Au verset 37, le texte généralise la portée du miracle en citant l'Ancien Testament : "Il a bien fait toutes choses : il fait entendre les sourds et parler les muets". C'est un moyen de faire comprendre que la clé de la lecture chrétienne est à chercher dans l'Ancien Testament. On cite en effet ici le prophète Isaïe ( 35, 3-6) dans la traduction grecque de la Septante, en usage chez les Juifs de la diaspora, en pays païen. Le texte s'est donc formé dans une communauté de païens convertis, ce qui explique que le récit ressemble à des récits païens. Nous pouvons reconnaître en Jésus le Sauveur de la fin des temps.
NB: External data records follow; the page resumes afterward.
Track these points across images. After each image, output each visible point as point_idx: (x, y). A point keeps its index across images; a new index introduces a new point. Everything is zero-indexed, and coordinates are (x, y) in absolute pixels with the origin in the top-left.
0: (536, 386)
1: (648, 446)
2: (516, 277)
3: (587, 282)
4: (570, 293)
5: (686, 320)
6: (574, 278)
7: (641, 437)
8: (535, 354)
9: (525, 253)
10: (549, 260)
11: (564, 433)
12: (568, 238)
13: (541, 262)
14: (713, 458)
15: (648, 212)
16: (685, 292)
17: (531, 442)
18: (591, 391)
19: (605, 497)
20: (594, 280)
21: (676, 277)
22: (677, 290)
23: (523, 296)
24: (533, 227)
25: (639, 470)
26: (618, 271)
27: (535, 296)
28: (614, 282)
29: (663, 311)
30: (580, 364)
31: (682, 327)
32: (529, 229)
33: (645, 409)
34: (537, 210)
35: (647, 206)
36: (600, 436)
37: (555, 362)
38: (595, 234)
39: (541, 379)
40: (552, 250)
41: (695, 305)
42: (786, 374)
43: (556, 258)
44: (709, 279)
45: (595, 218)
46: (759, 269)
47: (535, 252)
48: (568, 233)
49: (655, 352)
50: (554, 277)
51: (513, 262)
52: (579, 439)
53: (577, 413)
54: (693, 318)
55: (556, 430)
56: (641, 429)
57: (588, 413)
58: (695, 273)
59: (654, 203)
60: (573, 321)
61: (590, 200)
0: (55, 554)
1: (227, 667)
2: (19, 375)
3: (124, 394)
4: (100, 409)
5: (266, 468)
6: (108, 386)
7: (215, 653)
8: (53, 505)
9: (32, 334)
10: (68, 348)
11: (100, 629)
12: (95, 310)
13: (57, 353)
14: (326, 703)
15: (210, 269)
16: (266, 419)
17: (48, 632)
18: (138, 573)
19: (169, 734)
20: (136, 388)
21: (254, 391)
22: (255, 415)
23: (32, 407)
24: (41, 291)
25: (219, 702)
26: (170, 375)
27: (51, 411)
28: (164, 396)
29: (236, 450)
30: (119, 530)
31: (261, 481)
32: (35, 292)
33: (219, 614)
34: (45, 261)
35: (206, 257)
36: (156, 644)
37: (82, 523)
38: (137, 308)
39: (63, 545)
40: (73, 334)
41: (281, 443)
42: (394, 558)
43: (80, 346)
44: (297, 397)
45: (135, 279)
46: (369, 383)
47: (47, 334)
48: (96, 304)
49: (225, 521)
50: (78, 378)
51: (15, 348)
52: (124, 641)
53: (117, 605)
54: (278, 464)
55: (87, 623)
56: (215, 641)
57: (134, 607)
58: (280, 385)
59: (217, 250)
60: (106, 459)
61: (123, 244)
Si on se situe au niveau de la rédaction de l'évangile de Marc, on constate qu'il y a quatre miracles, et quatre seulement, où Jésus impose la consigne de silence : le lépreux, l'enfant morte, le sourd-bègue et l'aveugle de Béthsaïde. Or ce sont précisément les signes que Matthieu présente comme la preuve que Jésus est le Christ. Aux envoyés de Jean-Baptiste qui lui demandent de la part de leur maître s'il est vraiment "celui qui doit venir", Jésus répond en citant Isaïe : "les aveugles voient, les boiteux marchent, les lépreux sont guéris et les sourds entendent, les morts ressuscitent..." Chez Matthieu , ces miracles sont opérés ouvertement, mais chez Marc on n'a pas le droit d'en parler. Pourtant, pour deux miracles, Marc indique explicitement que leurs bénéficiaires ont parlé et que cela s'est su. Pourquoi ? Sans doute parce que Marc tient à signaler quelle était la popularité de Jésus. Il y a conflit entre deux tendances : il veut manifester qu'en Jésus le Royaume de Dieu s'est approché, mais en même temps, il ne faut pas que la foule en tire la conclusion que Jésus est le Messie, car ce titre est trop ambigu. Il faut qu'il soit purifié, démythologisé par la mort sur la croix : le Messie, c'est le Crucifié. De toutes façons, même si la consigne du silence n'est pas respectée, la foule ne conclut rien sur la personne de Jésus : simplement, elle admire son oeuvre. Seuls les disciples en arrivent à la conclusion : "Tu es le Christ". Et aussitôt Jésus leur enjoint de ne rien divulguer.
Guérison du sourd-bègue, guérison de l'aveugle de Bethsaïde : mais ce sont les disciples à qui reproche d'être sourds et aveugles, de ne pas entendre et de ne pas voir. Leur coeur est endurci, expression hébraïque qui veut dire qu'ils sont dans des dispositions telles qu'ils ne peuvent comprendre. Ils restent étanches à la compréhension de la volonté divine. L'évangile parlera également de "la dureté de votre coeur", et Jésus leur dira : "Etes-vous sans intelligence ?" Les yeux, les oreilles, le coeur : tout cela va ensemble dans le langage biblique. Jésus leur fait des reproches, et en même temps il guérit un sourd et un aveugle, ce qui devient le signe de la guérison spirituelle des disciples. Ils deviennent capables de dire : "Tu es le Messie".
Mais leur guérison n'est pas complète : ils vont se révéler aussi fermés au nouvel enseignement que Jésus leur donnera "sur le chemin du Fils de l'homme". Ce sera la suite de notre étude, dans quinze jours.